An ambitious vaccine program is part of the equation, as China tries to inoculate the 1.4 billion people who live there. So far, it’s only vaccinated about 3.5% of the population, though plans to reach 40% by the end of June.

Chinese leaders had also earlier pledged that there will be no dramatic changes in economic policy this year.

In a statement published in December by the state-run Xinhua News Agency, top policymakers said that they would “maintain necessary support for the economy” and make “no U-turns in [economic] policy.”

“We are facing a paradox,” said Ma, the central bank policymaker, during an economic conference in January. “We need to shift our monetary policy, but it can’t be too quick.”

However, there are some areas where Beijing is likely to tighten its purse strings. Earlier this week, Guo Shuqing, the Communist Party boss at the central bank, told reporters that the country’s property sector might be in a bubble. Regulators have already issued rules meant to limit lending to the sector, and could announce more in the coming days and weeks.

Other challenges

Guo also warned that bad loans could continue to pose risks to the financial system, which could slow the pace of recovery.

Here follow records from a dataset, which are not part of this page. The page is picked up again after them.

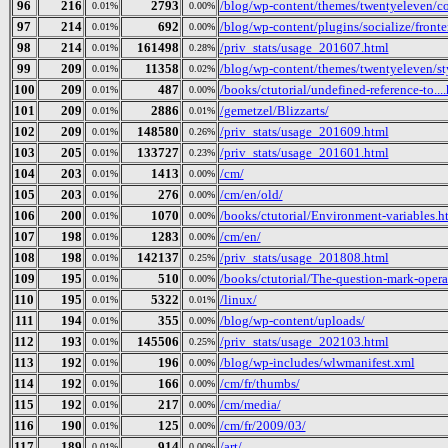
96
216
2793
/blog/wp-content/themes/twentyeleven/col
0.01%
0.00%
97
214
692
/blog/wp-content/plugins/socialize/fronte
0.01%
0.00%
98
214
161498
/priv_stats/usage_201607.html
0.01%
0.28%
99
209
11358
/blog/wp-content/themes/twentyeleven/sty
0.01%
0.02%
100
209
487
/books/ctutorial/undefined-reference-to...
0.01%
0.00%
101
209
2886
/gemetzel/Blizzarts/
0.01%
0.01%
102
209
148580
/priv_stats/usage_201609.html
0.01%
0.26%
103
205
133727
/priv_stats/usage_201601.html
0.01%
0.23%
104
203
1413
/cm/
0.01%
0.00%
105
203
276
/cm/en/old/
0.01%
0.00%
106
200
1070
/books/ctutorial/Environment-variables.h
0.01%
0.00%
107
198
1283
/cm/en/
0.01%
0.00%
108
198
142137
/priv_stats/usage_201808.html
0.01%
0.25%
109
195
510
/books/ctutorial/The-question-mark-opera
0.01%
0.00%
110
195
5322
/linux/
0.01%
0.01%
111
194
355
/blog/wp-content/uploads/
0.01%
0.00%
112
193
145506
/priv_stats/usage_202103.html
0.01%
0.25%
113
192
196
/blog/wp-includes/wlwmanifest.xml
0.01%
0.00%
114
192
166
/cm/fr/thumbs/
0.01%
0.00%
115
192
217
/cm/media/
0.01%
0.00%
116
190
125
/cm/fr/2009/03/
0.01%
0.00%
117
189
914
/art/
0.01%
0.00%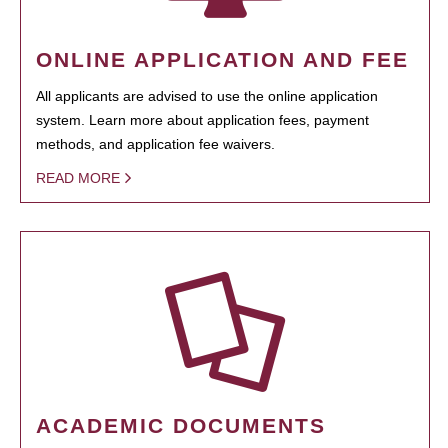
ONLINE APPLICATION AND FEE
All applicants are advised to use the online application
system. Learn more about application fees, payment
methods, and application fee waivers.
READ MORE
ACADEMIC DOCUMENTS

A slew of major state-owned firms have declared bankruptcy or defaulted on loans in the past year — a concerning trend for a sector that Xi has wanted to bolster as a major driver of economic activity and innovation. Defaults by state firms surged to $15.5 billion in 2020, up 220% from the previous year, according to recent estimates by Jinan-based Zhongtai Securities.

China has other challenges, too.

The country is also trying to boost its economy as it works toward other priorities, including a desire to shed its reliance on the United States for key technology — though some of its efforts have been hampered by US restrictions on Chinese companies, such as Semiconductor Manufacturing International Corporation.
And it has yet to explain in detail its plans to become carbon neutral by 2060, a lofty goal considering China uses more coal than the rest of the world combined.

— Steven Jiang contributed to this report.